Questo esempio, ne potrei fare altri, mi serve per esprimere un concetto piuttosto semplice, che riguarda l’Università, ma che credo possa valere in generale: abituare i giovani a guardare lontano, in prospettiva. Mi spiego meglio. All’università è affidato il compito assai delicato di formare le nuove generazioni, di formare cioè individui dotati di conoscenze e strumenti adeguati che li mettano in condizione di poter trovare la loro strada e di essere cittadini del mondo. Indubbiamente questi sono obiettivi sacrosanti che dobbiamo sempre perseguire. È per questo, dopo tutto, che i ragazzi intraprendono gli studi universitari: per farsi delle competenze e per metterle poi a frutto. Credo tuttavia che i nostri giovani (studenti e non) abbiano bisogno anche di altro, e l’Università (ma non solo l’Università!), può e deve dare il suo contributo.
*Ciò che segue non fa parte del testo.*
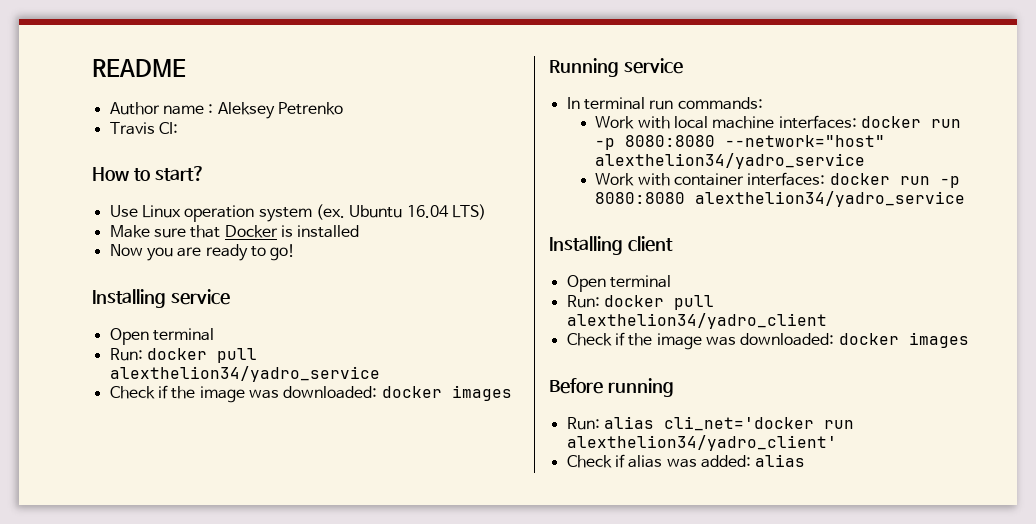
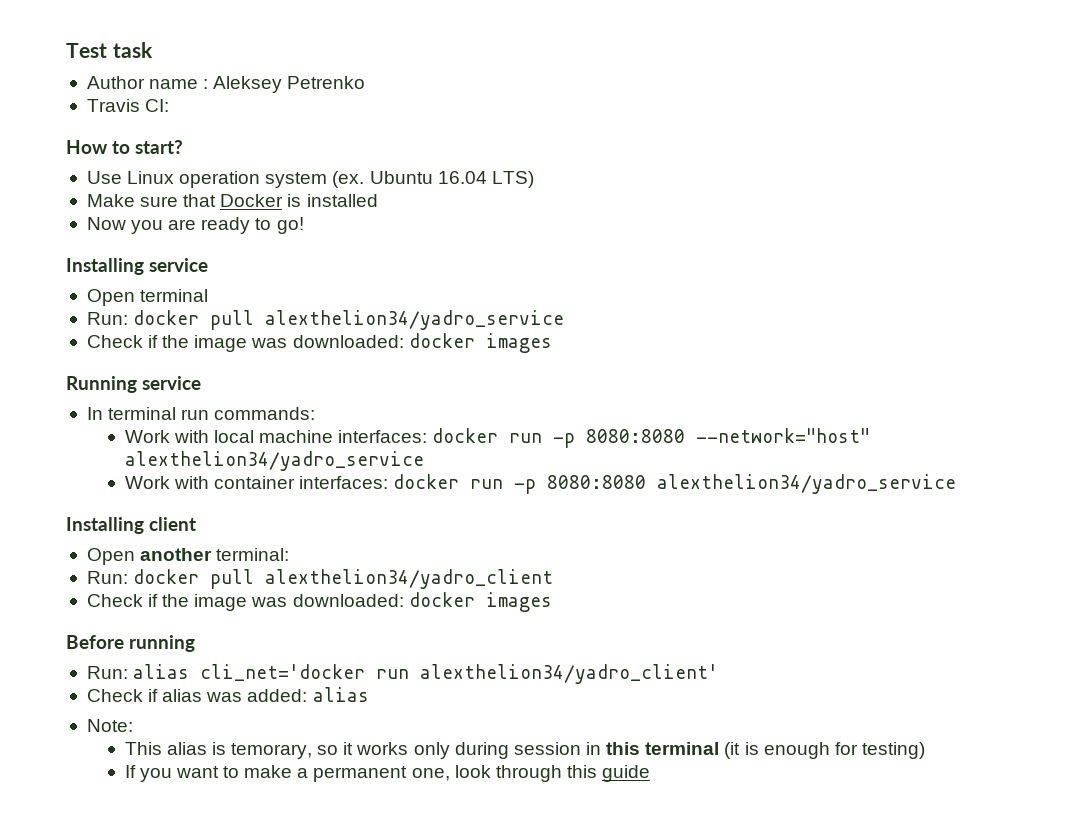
[92,59,186,77] README -> [66,42,153,58] Test task
[609,275,671,288] terminal -> [140,548,290,561] another terminal:
(806, 460) none -> [86,719,133,732] [124,742,925,759] [124,765,651,782] // Note: // This alias is temorary, so it works only during session in this terminal (it is enough for testing) // If you want to make a permanent one, look through this guide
Sono cioè convinto che, oltre a quello che insegniamo nelle nostre singole discipline, dobbiamo aiutarli a sognare, a non lasciarsi assorbire completamente dalla realtà.

Salvatore Satta, un importante giurista del secolo scorso, ma che quando è morto nel 1975 si è scoperto che era anche un narratore straordinario e un letterato di grande finezza, ci ha lasciato un libro bellissimo: un romanzo epico e visionario ormai tradotto in diverse lingue, «Il giorno del giudizio». Ebbene, uno dei personaggi del libro, Ludovico, è un ragazzo che studia e legge tanti libri ma, come osserva Satta, a questa sua «vocazione della conoscenza» non «corrispondeva la capacità di conoscere» veramente. «Il guaio di Ludovico – scrive Satta – è che la vita non lo lasciava sognare, lo chiamava a far parte della realtà». Una realtà cioè tutta schiacciata sul presente, priva di ogni prospettiva e di ogni capacità di immaginare/sognare qualcosa di diverso.

Ecco noi dobbiamo scongiurare che i nostri giovani (studenti e non) diventino come il Ludovico descritto da Satta. Dobbiamo cioè aiutare le nuove generazioni a immaginare ed escogitare soluzioni sempre nuove, a non lasciarsi sgomentare dalla realtà che li circonda, ma a considerarla come un compito e qualcosa da inventare continuamente. Un compito di cui però dobbiamo farci carico anche noi, soprattutto noi che abbiamo ruoli di responsabilità. Soltanto così lo «specchio di Gogol» ci potrà restituire in futuro un’immagine meno cupa e più incoraggiante della realtà.